Na Veja on line, leio entrevista com um poeta gaúcho, de unhas rosadas e cheio de tatuagens:

- Você também desconstrói o ciúme, e parece admirá-lo.
- Isso mesmo! Primeiro, porque ele vai explodir no momento certo. A pior coisa que existe hoje é as pessoas terem vergonha do ciúme. Ele é tratado como doença. Você não vai dizer para o namorado que está com ciúme. Vai tentar sonegá-lo, escondê-lo, e ele só vai crescer. Se a mulher confessa que tem ciúme, o homem diz “Você não confia em mim?”. Assim, ele coloca em risco o relacionamento e não permite que você sinta ciúme. E eu acho que o ciúme é indispensável. Porque é a pessoa ciumenta que vai se importar com você, vai ser leal, escutar o que você diz. A gente pensa nos efeitos colaterais do ciúme, no barraco, no escândalo, mas a gente esquece o lado positivo, a cumplicidade, a intimidade, a preocupação. Ele só se torna incontrolável quando sufocado.

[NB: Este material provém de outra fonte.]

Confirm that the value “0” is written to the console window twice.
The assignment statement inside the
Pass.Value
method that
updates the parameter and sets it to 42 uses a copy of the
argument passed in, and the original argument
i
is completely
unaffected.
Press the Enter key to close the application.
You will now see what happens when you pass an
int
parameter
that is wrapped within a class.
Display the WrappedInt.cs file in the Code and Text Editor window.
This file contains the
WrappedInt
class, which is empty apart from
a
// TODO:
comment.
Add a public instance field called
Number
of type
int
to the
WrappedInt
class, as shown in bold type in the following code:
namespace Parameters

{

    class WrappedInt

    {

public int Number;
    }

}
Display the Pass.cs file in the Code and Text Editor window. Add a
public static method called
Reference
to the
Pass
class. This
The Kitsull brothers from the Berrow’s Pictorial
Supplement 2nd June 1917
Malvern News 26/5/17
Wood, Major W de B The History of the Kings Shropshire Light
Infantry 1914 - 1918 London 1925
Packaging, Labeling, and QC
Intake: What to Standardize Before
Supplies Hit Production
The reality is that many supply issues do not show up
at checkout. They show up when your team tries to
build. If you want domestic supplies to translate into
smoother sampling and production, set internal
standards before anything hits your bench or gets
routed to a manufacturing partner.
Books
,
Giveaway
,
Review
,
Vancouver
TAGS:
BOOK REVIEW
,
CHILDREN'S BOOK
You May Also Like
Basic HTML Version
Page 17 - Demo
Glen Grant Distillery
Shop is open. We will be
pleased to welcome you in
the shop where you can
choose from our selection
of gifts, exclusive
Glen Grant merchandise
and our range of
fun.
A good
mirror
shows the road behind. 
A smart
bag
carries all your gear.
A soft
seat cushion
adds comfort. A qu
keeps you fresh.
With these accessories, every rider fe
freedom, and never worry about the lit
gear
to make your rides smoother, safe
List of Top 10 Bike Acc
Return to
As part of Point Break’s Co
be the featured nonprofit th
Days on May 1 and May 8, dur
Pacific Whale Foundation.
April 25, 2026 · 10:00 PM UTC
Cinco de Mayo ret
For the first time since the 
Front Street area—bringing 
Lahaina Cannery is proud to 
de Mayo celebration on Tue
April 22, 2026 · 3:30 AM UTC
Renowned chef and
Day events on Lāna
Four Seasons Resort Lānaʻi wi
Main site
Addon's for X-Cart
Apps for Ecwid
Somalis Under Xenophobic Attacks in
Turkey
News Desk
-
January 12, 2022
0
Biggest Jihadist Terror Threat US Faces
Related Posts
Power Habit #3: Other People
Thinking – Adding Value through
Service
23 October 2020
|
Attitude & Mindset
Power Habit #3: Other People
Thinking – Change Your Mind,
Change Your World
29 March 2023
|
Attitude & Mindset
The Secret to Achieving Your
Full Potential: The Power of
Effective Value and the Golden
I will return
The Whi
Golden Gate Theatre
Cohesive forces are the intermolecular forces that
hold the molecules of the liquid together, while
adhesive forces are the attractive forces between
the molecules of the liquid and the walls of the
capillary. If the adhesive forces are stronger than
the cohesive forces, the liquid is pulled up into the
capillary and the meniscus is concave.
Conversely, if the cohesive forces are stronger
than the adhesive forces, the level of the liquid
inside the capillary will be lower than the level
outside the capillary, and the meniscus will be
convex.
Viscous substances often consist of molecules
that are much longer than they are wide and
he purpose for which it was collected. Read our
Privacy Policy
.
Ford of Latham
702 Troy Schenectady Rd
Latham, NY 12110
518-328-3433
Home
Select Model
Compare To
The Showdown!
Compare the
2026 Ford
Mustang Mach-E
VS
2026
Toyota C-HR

Que barraco? Que escândalo? Isso é coisa de gente pobre e inculta. Entre civilizados, tudo se resolve com diálogo. Se há um consenso do casal em manter relações abertas, tudo bem. Se não há, que aceitem os termos do contrato. Ou se separem, numa boa. O que não pode é viver sob o mesmo teto, dormindo na mesma cama, desconfiando um do outro. É preciso ser muito doente para fazer a defesa do ciúme em pleno século XXI.

O poeta insiste em defender sua doença. Doença tão perversa que tem sido a causa da maior parte dos crimes ditos passionais, que ainda existem nestes dias. Houve época, há uns bons quarenta anos, em que todo marido que desconfiava de sua mulher, ou que tinha provas de sua infidelidade, a matava. E era absolvido por seus colegas de chifre. Protestei vivamente contra estes assassinatos impunes, em crônica que republico abaixo, “Falência do macho”. Na ocasião, três maridos de Bagé me escreveram uma carta indignada: “quer dizer que não temos o direito de matar a própria mulher quando ela nos trai?”

Naqueles dias, pensava-se assim. Quem ama não mata, dizia uma novela televisiva dos anos 70. Eu não estava no Brasil na ocasião. Se estivesse, teria escrito: só mata quem ama. O tal de amor, enquanto visto como relação exclusiva, foi um dos grandes fatores criminógenos dos séculos passados. Continua matando até hoje.

Em meus dias de universidade, eu participava de uma mesa num boteco de Porto Alegre, freqüentada também por um ilustre advogado. Era um homem liberal. “Tenho as mulheres que quero. Minha mulher não se preocupa com elas”.

Achei simpática a tese e perguntei se ele se importava com os homens de sua mulher. Melhor não tivesse perguntado. O rábula começou manso: “como se comportar assim numa sociedade suja como a nossa?” Ele podia se comportar assim. Sua mulher, não. Terminou furioso. Puxou o revólver e o colocou sobre a mesa, cano virado para mim.

Tirei meu time de campo. Contra armas não há argumentos. Vai daí que, rabiscando meus primeiros contos, elaborei uma ficção em torno ao episódio, ficção que nunca publiquei e hoje repousa em alguma de minhas gavetas. Aventava um final diferente: o advogado matava sua mulher. Cala-te boca! Alguns meses depois, o ilustre advogado matou sua compreensiva companheira. Para subtrair-se a qualquer punição, deu um tiro nos próprios cornos. Me senti profeta, naqueles dias.

Coisa de gente insegura. Me espanta ouvir hoje, de alguém que se pretende culto, um elogio aos ciúmes. Para quando será o assassinato da moça?